Promovido pelo Núcleo Interdisciplinar de Meio Ambiente e Desenvolvimento (Nimad) da Universidade Federal do Paraná (UFPR), com apoio da Promotoria de Proteção ao Meio Ambiente, o evento está sendo realizado justamente quando a nova lei de zoneamento e uso dos solos de Curitiba já está sendo aprovada pela Câmara Municipal de Curitiba. Um dos objetivos do seminário era apresentar sugestões e alternativas de prevenção as enchentes à prefeitura. Mesmo assim, no final do seminário, está prevista a publicação de um livro, com as palestras, conclusões e propostas das mesas-redondas, que estão acontecendo à tarde.
Poderíamos acrescentar à lei de zoneamento itens para adotar soluções naturais na prevenção às inundações, sem necessidade de grandes investimentos em obras, diz o professor de Geologia e membro do Nimad da UFPR, Renato Eugênio Lima. Para ele, é inconcebível que se invista tanto em obras estruturais, como canais, represas e canalisação de rios, quando a conservação das alternativas naturais é muito mais prática, barata e eficiente. Um pântano à margem de um rio retém a água da chuva, por exemplo, mas se ele for destruído será preciso construir represas ou piscinas para segurar esta água. Já as curvas do rio fazem com que sua água chegue mais devagar ao seu final, mas se você endireitar este rio, a água escoará muito mais rápido, diz.

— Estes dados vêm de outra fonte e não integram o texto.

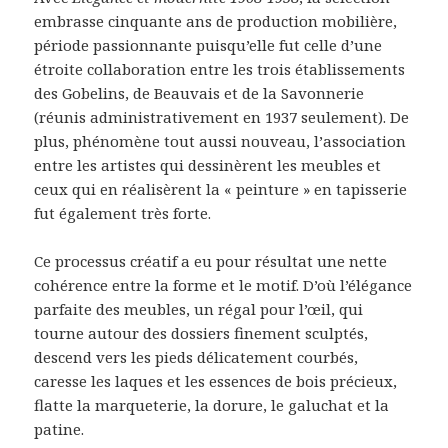
embrasse cinquante ans de production mobilière,
période passionnante puisqu’elle fut celle d’une
étroite collaboration entre les trois établissements
des Gobelins, de Beauvais et de la Savonnerie
(réunis administrativement en 1937 seulement). De
plus, phénomène tout aussi nouveau, l’association
entre les artistes qui dessinèrent les meubles et
ceux qui en réalisèrent la « peinture » en tapisserie
fut également très forte.
Ce processus créatif a eu pour résultat une nette
cohérence entre la forme et le motif. D’où l’élégance
parfaite des meubles, un régal pour l’œil, qui
tourne autour des dossiers finement sculptés,
descend vers les pieds délicatement courbés,
caresse les laques et les essences de bois précieux,
flatte la marqueterie, la dorure, le galuchat et la
patine.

Para Lima, a prevenção de enchentes em Curitiba passa por três fatores. Primeiro, vem a valorização das condições naturais, protegendo os fundos de vale, pântanos, curvas e margens dos rios, em detrimento das soluções estruturais. Em segundo lugar, é necessário adequar a legislação, proibindo-se a ocupação das margens dos rios, e regulando-se melhor a impermebialização do solo. Nos países desenvolvidos, quem impermeabiliza sua propriedade tem que compensar o Estado por isso, construindo tanques de retenção da água de chuva. Aqui também deveria ser assim, quem contribui mais com a cidade deveria ter mais benefícios, diz. A terceira medida é preparar melhor a comunidade para a Defesa Civil, de modo a que as pessoas se conscientizem e saibam agir em caso de desastres.
Já o professor e membro do Instituto de Pesquisa e Assessoria Tecnológica (Intec) da Pontifícia Universidade Católica (PUC), Roberto Fendrich, defendeu o armazenamento, utilização e infiltração das águas pluviais como prevenção as enchentes. Segundo ele, esta técnica é comum no Japão. Em Curitiba, os mercados Wall Mart e Carrefour do Parolin já têm reservatórios de retenção. As casas, supermercados, shoppings que tivessem seus reservatórios para captar a água e utilizá-la depois poderiam até ter desconto no IPTU, diz. Ao invés da dona de casa pegar água tratada para lavar a calçada ou molhar o jardim, ela poderia usar a água da chuva.